- Exercise directions:
Give back the entries in full, exactly as they are written.

(Saved entries)
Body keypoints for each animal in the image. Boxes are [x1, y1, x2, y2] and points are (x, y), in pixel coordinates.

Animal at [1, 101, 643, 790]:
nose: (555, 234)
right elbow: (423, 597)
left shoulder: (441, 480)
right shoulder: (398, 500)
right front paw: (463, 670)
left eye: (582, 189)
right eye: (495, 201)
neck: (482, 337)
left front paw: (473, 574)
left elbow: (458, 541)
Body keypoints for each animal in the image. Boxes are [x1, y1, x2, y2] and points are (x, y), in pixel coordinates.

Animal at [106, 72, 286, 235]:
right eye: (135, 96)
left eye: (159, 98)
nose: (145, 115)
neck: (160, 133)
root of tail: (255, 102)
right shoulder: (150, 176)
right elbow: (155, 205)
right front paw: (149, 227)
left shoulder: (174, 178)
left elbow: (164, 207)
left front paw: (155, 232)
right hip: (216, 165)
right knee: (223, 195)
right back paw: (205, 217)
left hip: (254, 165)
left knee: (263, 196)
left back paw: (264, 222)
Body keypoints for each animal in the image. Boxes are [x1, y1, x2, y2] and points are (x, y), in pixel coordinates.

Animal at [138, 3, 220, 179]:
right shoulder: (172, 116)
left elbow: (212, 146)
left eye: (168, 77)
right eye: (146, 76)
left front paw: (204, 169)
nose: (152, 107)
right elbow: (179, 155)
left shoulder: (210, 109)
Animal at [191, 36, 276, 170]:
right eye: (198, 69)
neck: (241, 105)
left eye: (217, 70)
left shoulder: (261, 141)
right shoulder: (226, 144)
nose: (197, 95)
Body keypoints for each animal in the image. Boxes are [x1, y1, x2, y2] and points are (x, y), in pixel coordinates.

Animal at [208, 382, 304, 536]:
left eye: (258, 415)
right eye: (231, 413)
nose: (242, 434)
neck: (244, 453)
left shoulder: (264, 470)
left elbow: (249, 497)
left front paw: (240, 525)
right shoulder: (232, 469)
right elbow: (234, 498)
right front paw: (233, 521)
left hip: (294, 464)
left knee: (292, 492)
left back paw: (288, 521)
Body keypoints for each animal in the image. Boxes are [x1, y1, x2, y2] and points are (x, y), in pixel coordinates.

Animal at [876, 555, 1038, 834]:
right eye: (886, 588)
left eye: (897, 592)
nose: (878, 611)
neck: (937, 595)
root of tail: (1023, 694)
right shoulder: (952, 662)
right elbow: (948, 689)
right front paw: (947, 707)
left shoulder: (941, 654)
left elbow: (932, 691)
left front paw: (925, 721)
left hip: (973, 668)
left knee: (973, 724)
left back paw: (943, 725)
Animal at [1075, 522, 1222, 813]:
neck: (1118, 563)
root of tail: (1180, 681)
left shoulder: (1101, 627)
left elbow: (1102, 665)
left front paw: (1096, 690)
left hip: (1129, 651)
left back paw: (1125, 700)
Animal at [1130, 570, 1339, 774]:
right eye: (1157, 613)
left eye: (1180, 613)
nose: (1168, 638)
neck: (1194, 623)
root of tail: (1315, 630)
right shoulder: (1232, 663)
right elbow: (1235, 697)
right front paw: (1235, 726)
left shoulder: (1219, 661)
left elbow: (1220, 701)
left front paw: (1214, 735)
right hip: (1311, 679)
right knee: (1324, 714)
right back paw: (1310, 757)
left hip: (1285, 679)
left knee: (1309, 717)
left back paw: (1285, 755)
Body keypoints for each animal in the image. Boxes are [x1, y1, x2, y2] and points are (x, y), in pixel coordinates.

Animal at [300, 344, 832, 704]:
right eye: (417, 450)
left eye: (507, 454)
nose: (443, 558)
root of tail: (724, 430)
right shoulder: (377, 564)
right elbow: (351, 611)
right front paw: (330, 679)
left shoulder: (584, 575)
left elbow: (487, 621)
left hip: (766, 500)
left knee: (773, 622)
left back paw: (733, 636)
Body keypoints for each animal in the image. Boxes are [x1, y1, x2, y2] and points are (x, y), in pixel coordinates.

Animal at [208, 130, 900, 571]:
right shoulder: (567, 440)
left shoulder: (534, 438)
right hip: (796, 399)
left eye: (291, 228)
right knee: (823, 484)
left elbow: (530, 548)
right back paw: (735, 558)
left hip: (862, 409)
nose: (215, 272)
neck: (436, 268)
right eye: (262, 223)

- Final answer:
Body keypoints for each animal in the image. Boxes are [x1, y1, x2, y2] and points are (x, y), in pixel coordinates.

Animal at [1, 101, 643, 790]:
nose: (555, 234)
right elbow: (423, 597)
left shoulder: (441, 480)
right shoulder: (398, 500)
right front paw: (463, 670)
left eye: (582, 189)
right eye: (495, 201)
neck: (482, 337)
left front paw: (473, 574)
left elbow: (458, 541)
Body keypoints for each animal in the image. Boxes are [x1, y1, x2, y2] and points are (x, y), in pixel coordinates.

Animal at [106, 72, 286, 235]:
right eye: (135, 96)
left eye: (159, 98)
nose: (145, 115)
neck: (160, 133)
root of tail: (255, 102)
right shoulder: (150, 176)
right elbow: (155, 205)
right front paw: (149, 227)
left shoulder: (174, 178)
left elbow: (164, 207)
left front paw: (155, 232)
right hip: (216, 165)
right knee: (223, 195)
right back paw: (205, 217)
left hip: (254, 165)
left knee: (263, 196)
left back paw: (264, 222)
Body keypoints for each animal in the image. Boxes are [x1, y1, x2, y2] and points are (x, y), in pixel coordinates.

Animal at [138, 3, 220, 179]:
right shoulder: (172, 116)
left elbow: (212, 146)
left eye: (168, 77)
right eye: (146, 76)
left front paw: (204, 169)
nose: (152, 107)
right elbow: (179, 155)
left shoulder: (210, 109)
Animal at [191, 36, 276, 170]:
right eye: (198, 69)
neck: (241, 105)
left eye: (217, 70)
left shoulder: (261, 141)
right shoulder: (226, 144)
nose: (197, 95)
Body keypoints for each animal in the image. Boxes are [x1, y1, x2, y2] and points are (x, y), in pixel coordinates.

Animal at [208, 382, 304, 536]:
left eye: (258, 415)
right eye: (231, 413)
nose: (242, 434)
neck: (244, 453)
left shoulder: (264, 470)
left elbow: (249, 497)
left front paw: (240, 525)
right shoulder: (232, 469)
right elbow: (234, 498)
right front paw: (233, 521)
left hip: (294, 464)
left knee: (292, 492)
left back paw: (288, 521)
Body keypoints for each animal in the image. Boxes are [x1, y1, x2, y2] and points are (x, y), in pixel coordinates.

Animal at [876, 555, 1038, 834]:
right eye: (886, 588)
left eye: (897, 592)
nose: (878, 611)
neck: (937, 595)
root of tail: (1023, 694)
right shoulder: (952, 662)
right elbow: (948, 689)
right front paw: (947, 707)
left shoulder: (941, 654)
left elbow: (932, 691)
left front paw: (925, 721)
left hip: (973, 668)
left knee: (973, 724)
left back paw: (943, 725)
Animal at [1075, 522, 1222, 813]:
neck: (1118, 563)
root of tail: (1180, 681)
left shoulder: (1101, 627)
left elbow: (1102, 665)
left front paw: (1096, 690)
left hip: (1129, 651)
left back paw: (1125, 700)
Animal at [1130, 570, 1339, 774]:
right eye: (1157, 613)
left eye: (1180, 613)
nose: (1168, 638)
neck: (1194, 623)
root of tail: (1315, 630)
right shoulder: (1232, 663)
right elbow: (1235, 697)
right front paw: (1235, 726)
left shoulder: (1219, 661)
left elbow: (1220, 701)
left front paw: (1214, 735)
right hip: (1311, 679)
right knee: (1324, 714)
right back paw: (1310, 757)
left hip: (1285, 679)
left knee: (1309, 717)
left back paw: (1285, 755)
Body keypoints for each animal in the image. Boxes are [x1, y1, x2, y2] and points are (x, y), in pixel coordinates.

Animal at [300, 344, 832, 704]:
right eye: (417, 450)
left eye: (507, 454)
nose: (443, 558)
root of tail: (724, 430)
right shoulder: (377, 564)
right elbow: (351, 611)
right front paw: (330, 679)
left shoulder: (584, 575)
left elbow: (487, 621)
left hip: (766, 500)
left knee: (773, 622)
left back paw: (733, 636)
Body keypoints for each animal in the image. Boxes are [x1, y1, x2, y2] and points are (x, y), in pixel coordinates.

Animal at [208, 130, 900, 571]:
right shoulder: (567, 440)
left shoulder: (534, 438)
right hip: (796, 399)
left eye: (291, 228)
right knee: (823, 484)
left elbow: (530, 548)
right back paw: (735, 558)
left hip: (862, 409)
nose: (215, 272)
neck: (436, 268)
right eye: (262, 223)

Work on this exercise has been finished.